The ECU has two brake inputs- one normally open the other normally closed. The most likely fault is one switch is broken - most likely the one that doesn't do the brake lights.
Do you not have a method of reading the fault codes?
There isn't a cruise module, the switches are a resistor network that go to the ECU via an analog input
Yep, have read codes with F-super/formiddable. It does realtime reporting too so confirms normal read from the brake and clutch switches but that's interesting about the 2 switches- didn't know there was a duplication, and it could easily be that only one gets read by the software. So that's another one for the list, cheers!
Also good to know about the method of control- I like that, I could make one myself 
when mine stopped working, it turned out to be the clock spring which is beneath the airbag on the steering wheel. It cost £20 from a salvage yard and an hour of time to remove and refit.
Common problem
Ah, cool- does that not normally throw fault codes/dash lights? Or maybe only does that when it's affecting the airbag?
Still haven't got my finger out on this one so cheers for the input!
Plug it in if you can. On mine it was a early warning of death. Something I wish I'd paid attention too.
First thing I'd check though would be plugs into steering wheel. Work cheap then move too hard. Scrap button and bag unit from a breakers will only be 10-20 and then I'd try the fuse. As CC fuse is behind the glovebox. And can be a bitch to replace.
El super late follow up... It was the passenger side windscreen washer heater. Obviously I diagnosed this the way any bodger would- after blowing a couple of replacement fuses, stuck in a higher rated one and waited for some smoke 😆 Amazing how fast you can get the sound baffle off the bonnet when you want to.

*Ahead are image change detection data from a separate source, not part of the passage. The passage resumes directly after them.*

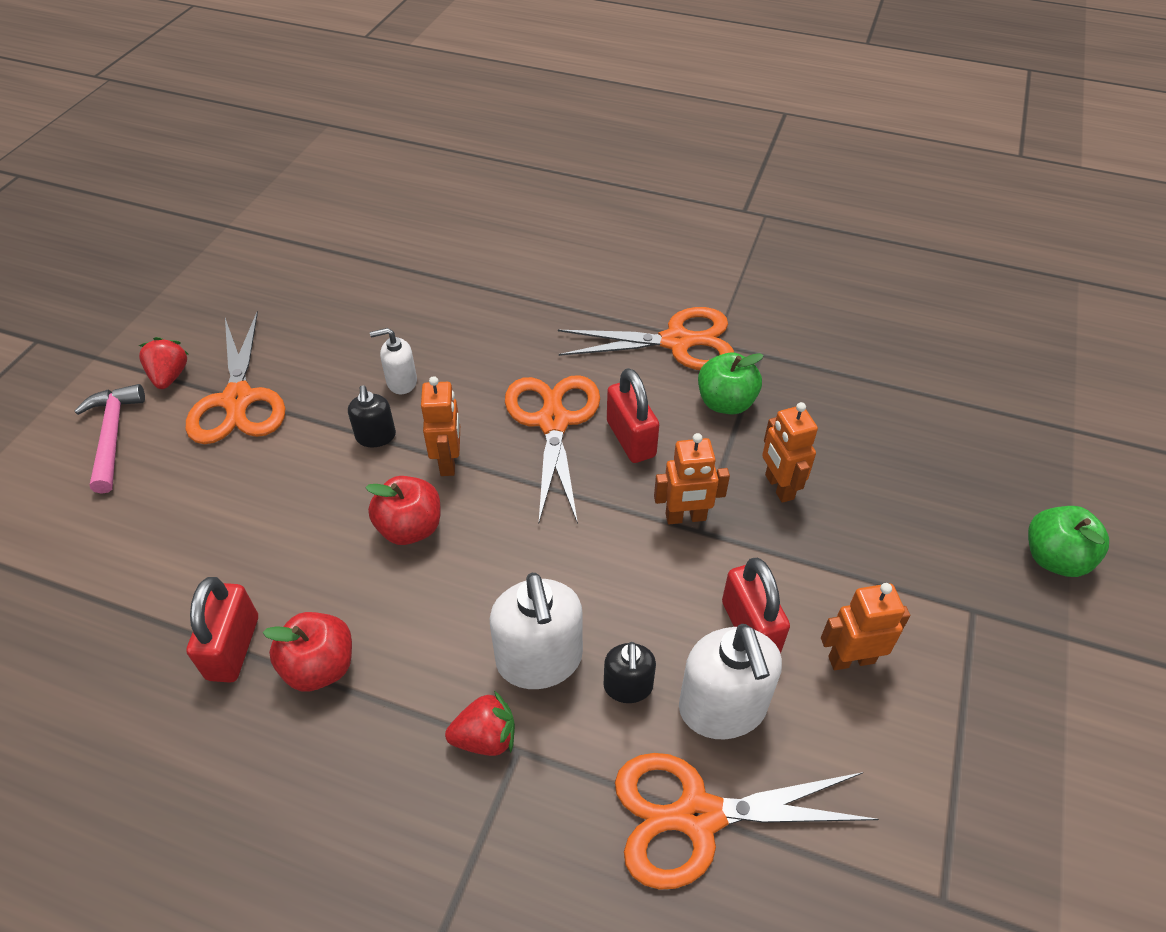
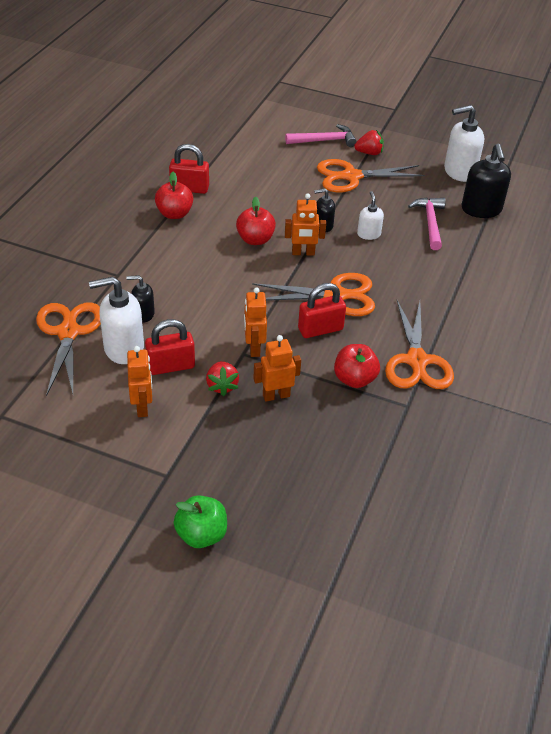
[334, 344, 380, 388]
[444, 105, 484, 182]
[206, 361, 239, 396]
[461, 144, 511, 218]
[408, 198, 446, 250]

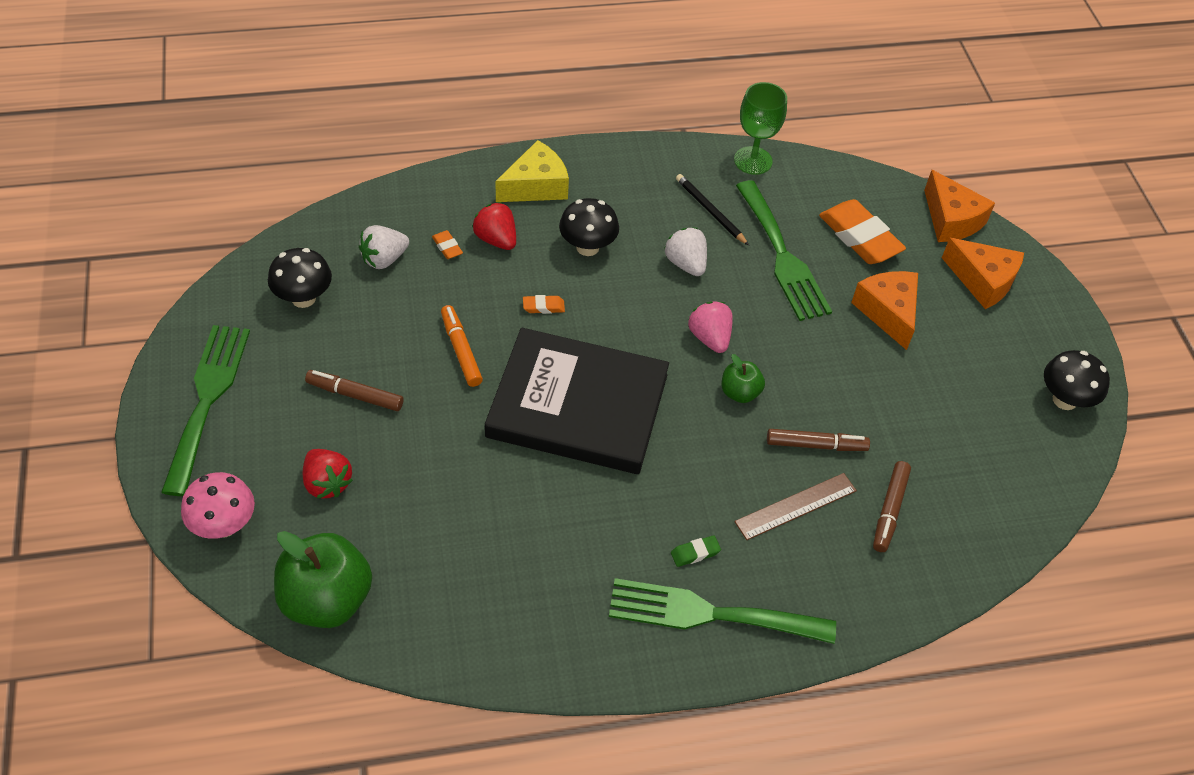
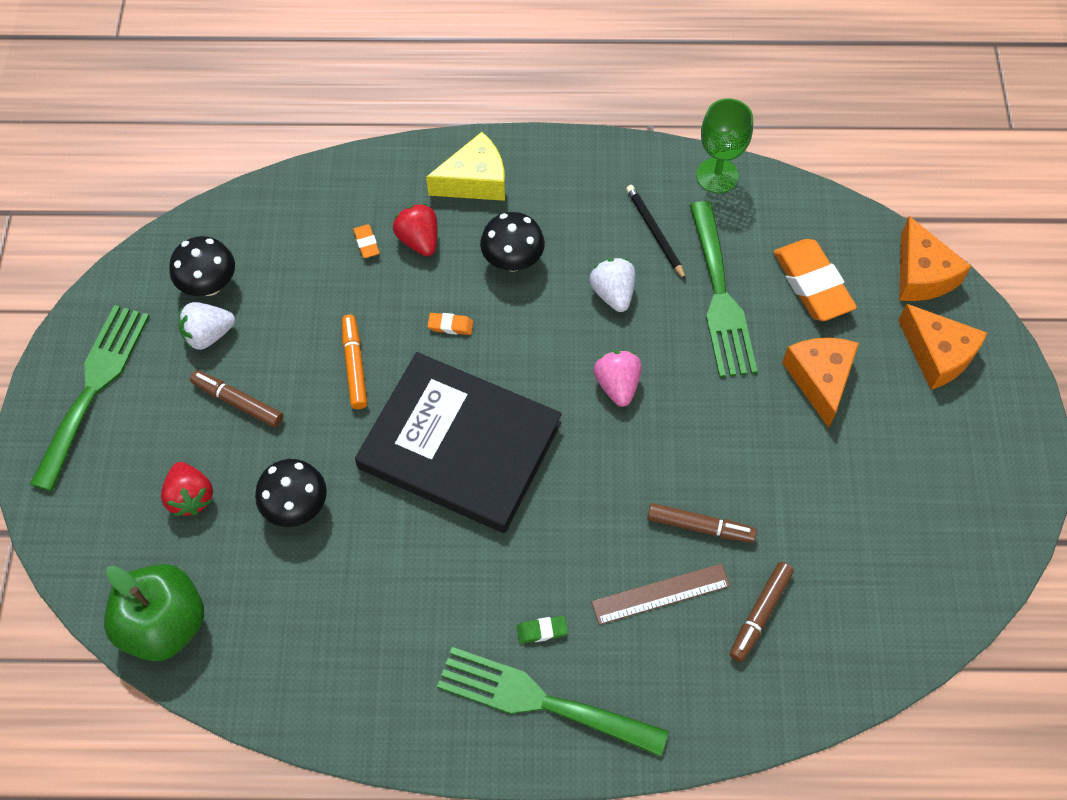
[179, 302, 235, 350]
[255, 459, 327, 527]
[722, 354, 765, 403] (first image)
[181, 472, 255, 539] (first image)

So I now have cruise control, and one working washer heater. And hey, possibly a working booster heater. This is an upgrade
Well of course that's the first you should have checked and now go and hang you head in shame for not checking the basic first.
Do the washer jet heaters and cruise control share the same fuse?

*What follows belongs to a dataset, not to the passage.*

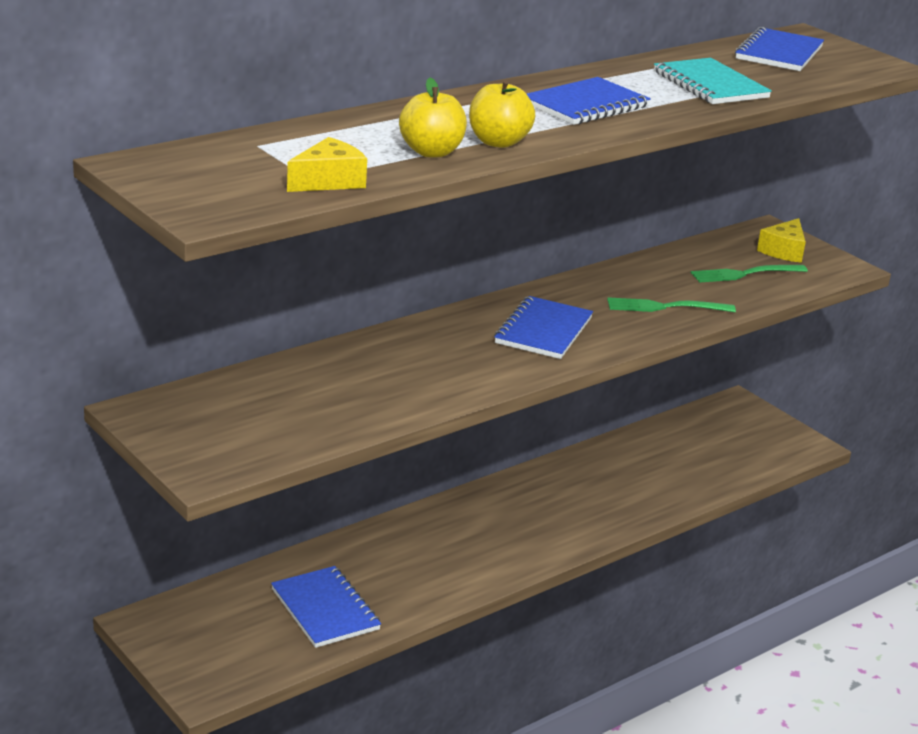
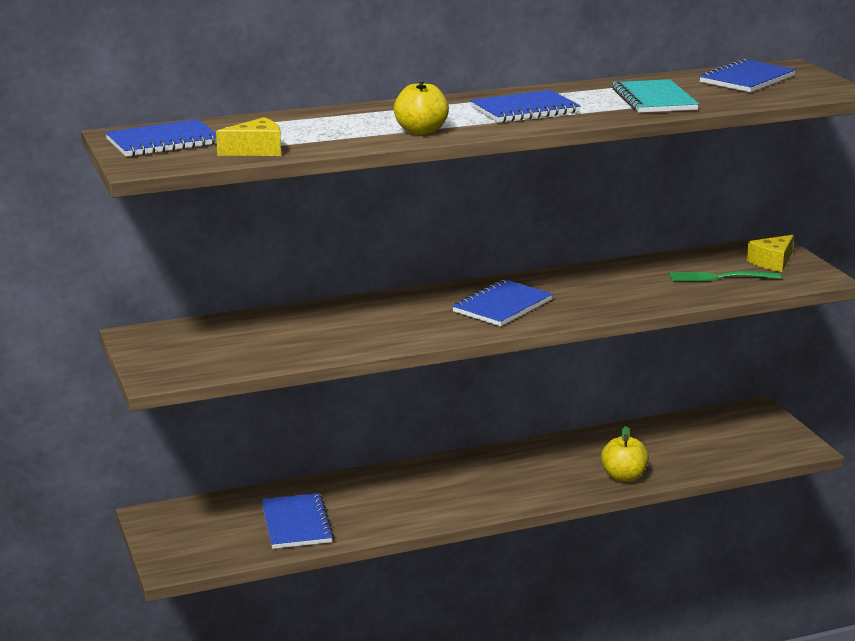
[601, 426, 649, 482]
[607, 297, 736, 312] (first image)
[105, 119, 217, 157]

They do- tbh I'd ruled it out because I thought the washer jets were also on the same fuse and they work fine 😳 Also because the aircon is on the same fuse, and it seemed to work correctly, but it turns out that it's only the cooler itself that uses that fuse, the fans, heaters etc are all on a different circuit. And I'd not noticed any difference in heating performance either and the booster heater runs off the same circuit too. So basically massively overthought it!